Hayden Reid
- Full name: Hayden Brian Reid
- Born: 24 January 1978 (age 47)
- School: Te Puke High School
- University: University of Otago
- Occupation: Pastor

Rugby union career
- Position: Fullback / Centre / Wing

Senior career
- Years: Team / Apps / (Points)
- 2006–08: Rugby Viadana
- 2008–10: Rugby Roma

Provincial / State sides
- Years: Team / Apps / (Points)
- 1999–01: Otago / 32 / (60)
- 2002–03: North Harbour / 12 / (15)
- 2005–06: Bay of Plenty / 17 / (5)

Super Rugby
- Years: Team / Apps / (Points)
- 2001: Highlanders / 1 / (0)
- 2002: Blues / 2 / (0)

National sevens team
- Years: Team /  / Comps
- New Zealand 7s

= Hayden Reid =

Hayden Brian Reid (born 24 January 1978) is a New Zealand former professional rugby union player and rugby sevens international.

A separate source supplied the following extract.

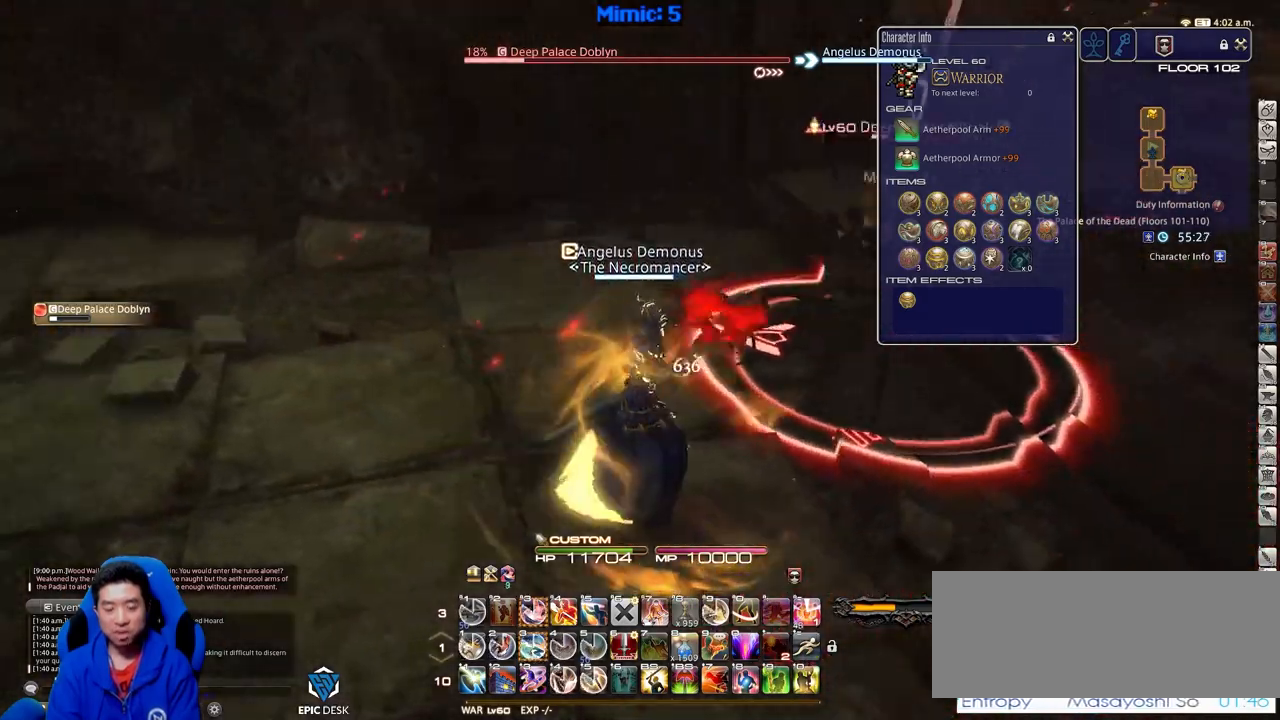
{"keys": [], "events": [[151, "d", "up"], [251, "rbracket", "up"], [301, "alt_r", "down"], [401, "3", "down"], [484, "3", "up"], [484, "alt_r", "up"]]}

He is now a Pastor with the Curate Church.

==Biography==
Reid was raised on a kiwifruit orchard in Te Puke and attended Te Puke High School.

A utility back, Reid began playing with Otago in 1999 after moving to Dunedin for university and he appeared once for the Highlanders during the 2001 Super 12 season. He returned to the north island in 2002 and played twice for the Blues while attached to North Harbour. After two years back home competing with the Bay of Plenty, Reid played professional rugby in Italy from 2006 to 2010, with two seasons each at Viadana and Roma.

Reid is a former maths teacher at Tauranga Boys College and has been a Pastor from 2014 to 2024 before returning to Tauranga Boys College.